(Saved entries)
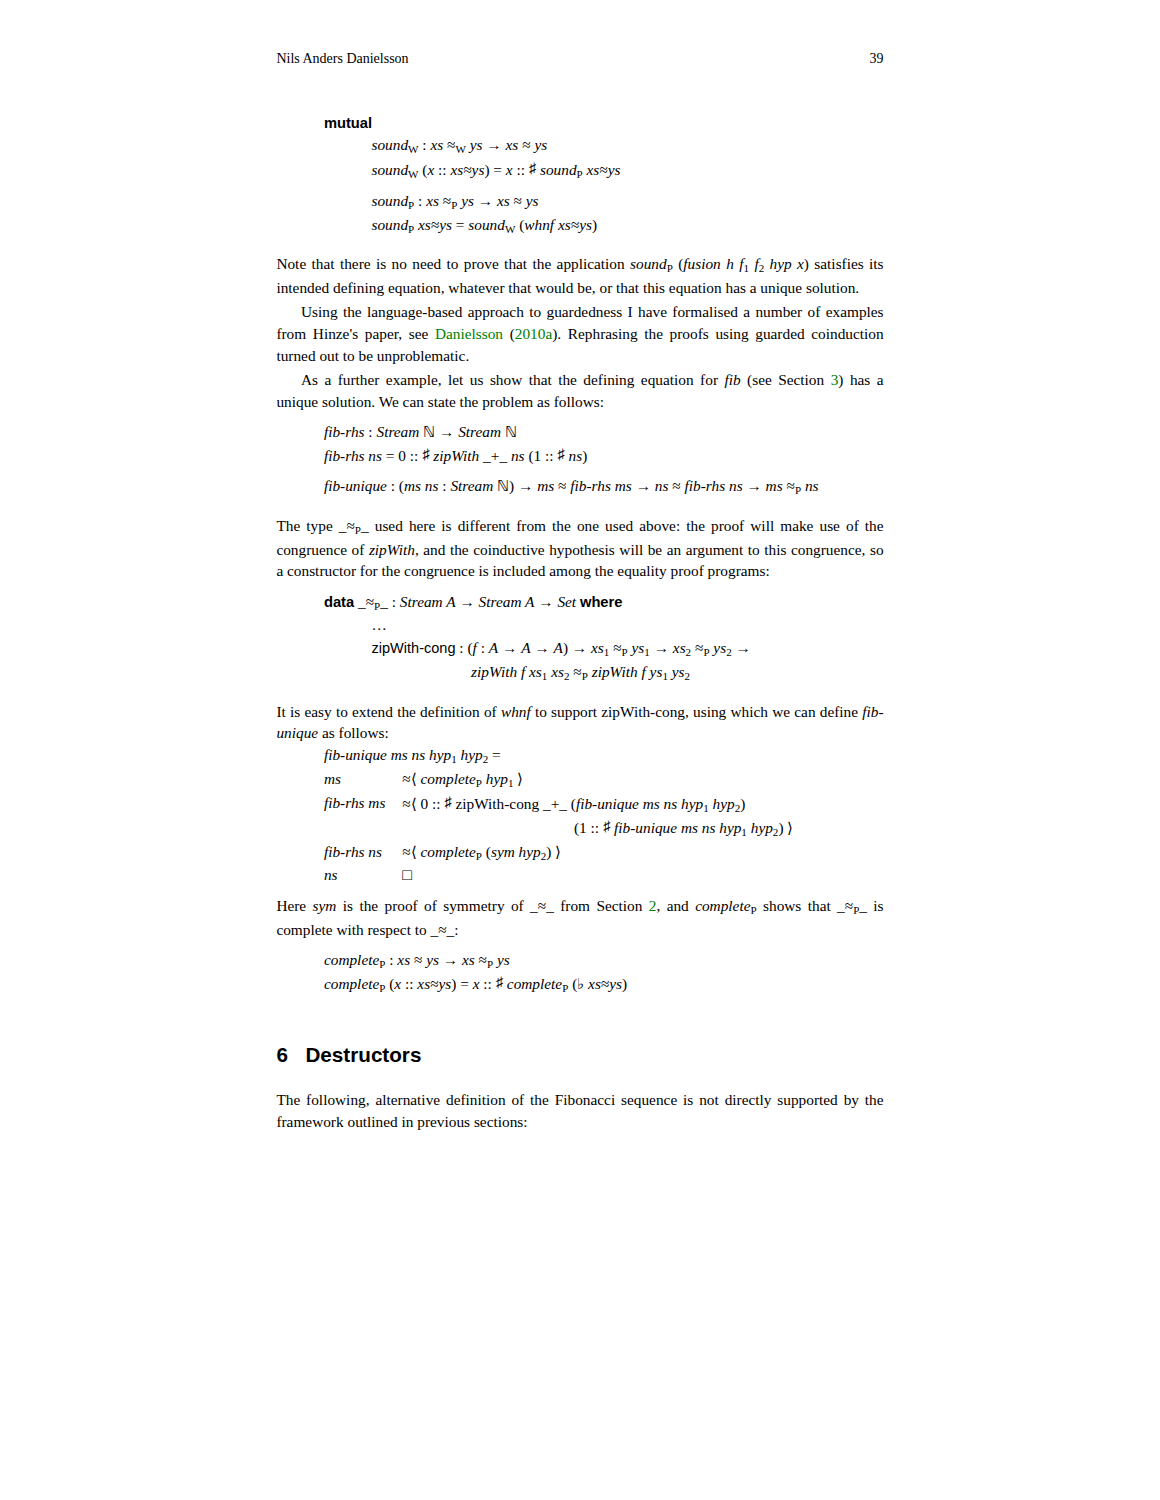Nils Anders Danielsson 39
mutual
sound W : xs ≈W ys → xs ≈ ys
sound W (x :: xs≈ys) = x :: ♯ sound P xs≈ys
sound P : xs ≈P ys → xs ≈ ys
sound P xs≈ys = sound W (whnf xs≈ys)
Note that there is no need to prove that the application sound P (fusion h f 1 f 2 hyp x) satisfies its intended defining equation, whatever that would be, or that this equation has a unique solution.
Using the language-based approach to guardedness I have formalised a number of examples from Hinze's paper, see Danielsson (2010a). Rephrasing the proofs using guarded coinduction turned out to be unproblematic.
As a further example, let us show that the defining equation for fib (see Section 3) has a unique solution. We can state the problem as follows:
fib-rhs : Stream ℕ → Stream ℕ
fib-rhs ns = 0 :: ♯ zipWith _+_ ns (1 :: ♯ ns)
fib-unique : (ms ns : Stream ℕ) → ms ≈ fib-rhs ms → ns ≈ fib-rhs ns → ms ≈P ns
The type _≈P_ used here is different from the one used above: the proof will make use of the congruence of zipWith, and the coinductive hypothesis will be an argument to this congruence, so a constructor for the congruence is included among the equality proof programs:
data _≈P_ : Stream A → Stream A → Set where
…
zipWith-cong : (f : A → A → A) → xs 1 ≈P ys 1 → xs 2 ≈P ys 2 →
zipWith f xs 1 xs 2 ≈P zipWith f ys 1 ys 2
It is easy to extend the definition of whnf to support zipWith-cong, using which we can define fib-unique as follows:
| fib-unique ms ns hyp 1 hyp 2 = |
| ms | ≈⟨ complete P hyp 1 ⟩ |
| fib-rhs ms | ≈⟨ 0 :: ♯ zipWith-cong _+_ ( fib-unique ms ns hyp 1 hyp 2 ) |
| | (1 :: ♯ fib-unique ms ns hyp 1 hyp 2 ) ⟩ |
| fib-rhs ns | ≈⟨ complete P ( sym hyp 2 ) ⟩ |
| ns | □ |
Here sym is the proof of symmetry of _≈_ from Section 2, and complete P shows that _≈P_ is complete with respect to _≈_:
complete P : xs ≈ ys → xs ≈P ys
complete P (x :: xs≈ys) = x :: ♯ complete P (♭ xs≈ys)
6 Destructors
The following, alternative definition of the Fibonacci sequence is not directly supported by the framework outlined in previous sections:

---

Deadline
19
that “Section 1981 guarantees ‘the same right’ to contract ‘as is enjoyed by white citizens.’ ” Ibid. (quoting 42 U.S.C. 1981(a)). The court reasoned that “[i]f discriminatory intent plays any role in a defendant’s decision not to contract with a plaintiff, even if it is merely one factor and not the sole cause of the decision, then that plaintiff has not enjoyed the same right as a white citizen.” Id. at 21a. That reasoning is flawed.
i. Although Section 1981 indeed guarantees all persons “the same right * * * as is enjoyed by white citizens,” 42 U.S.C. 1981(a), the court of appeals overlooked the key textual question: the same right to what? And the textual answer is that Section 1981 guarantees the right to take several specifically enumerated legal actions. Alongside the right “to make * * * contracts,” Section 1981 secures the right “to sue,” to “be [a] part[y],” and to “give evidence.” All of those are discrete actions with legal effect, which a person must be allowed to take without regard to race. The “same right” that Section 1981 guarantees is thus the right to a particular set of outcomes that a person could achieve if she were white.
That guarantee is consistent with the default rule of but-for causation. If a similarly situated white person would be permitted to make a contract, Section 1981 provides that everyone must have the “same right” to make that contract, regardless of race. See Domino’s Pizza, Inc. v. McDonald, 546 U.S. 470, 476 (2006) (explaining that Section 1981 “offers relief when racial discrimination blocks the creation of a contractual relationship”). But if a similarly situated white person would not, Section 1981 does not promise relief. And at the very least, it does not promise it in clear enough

■ To do: Repeat the entries above verbatim, but only from the line that has "fib-rhs : Stream ℕ → Stream ℕ" down to the line that has "The following, alternative", inclusive.

■ Answer section:
fib-rhs : Stream ℕ → Stream ℕ
fib-rhs ns = 0 :: ♯ zipWith _+_ ns (1 :: ♯ ns)
fib-unique : (ms ns : Stream ℕ) → ms ≈ fib-rhs ms → ns ≈ fib-rhs ns → ms ≈P ns
The type _≈P_ used here is different from the one used above: the proof will make use of the congruence of zipWith, and the coinductive hypothesis will be an argument to this congruence, so a constructor for the congruence is included among the equality proof programs:
data _≈P_ : Stream A → Stream A → Set where
…
zipWith-cong : (f : A → A → A) → xs 1 ≈P ys 1 → xs 2 ≈P ys 2 →
zipWith f xs 1 xs 2 ≈P zipWith f ys 1 ys 2
It is easy to extend the definition of whnf to support zipWith-cong, using which we can define fib-unique as follows:
| fib-unique ms ns hyp 1 hyp 2 = |
| ms | ≈⟨ complete P hyp 1 ⟩ |
| fib-rhs ms | ≈⟨ 0 :: ♯ zipWith-cong _+_ ( fib-unique ms ns hyp 1 hyp 2 ) |
| | (1 :: ♯ fib-unique ms ns hyp 1 hyp 2 ) ⟩ |
| fib-rhs ns | ≈⟨ complete P ( sym hyp 2 ) ⟩ |
| ns | □ |
Here sym is the proof of symmetry of _≈_ from Section 2, and complete P shows that _≈P_ is complete with respect to _≈_:
complete P : xs ≈ ys → xs ≈P ys
complete P (x :: xs≈ys) = x :: ♯ complete P (♭ xs≈ys)
6 Destructors
The following, alternative definition of the Fibonacci sequence is not directly supported by the framework outlined in previous sections:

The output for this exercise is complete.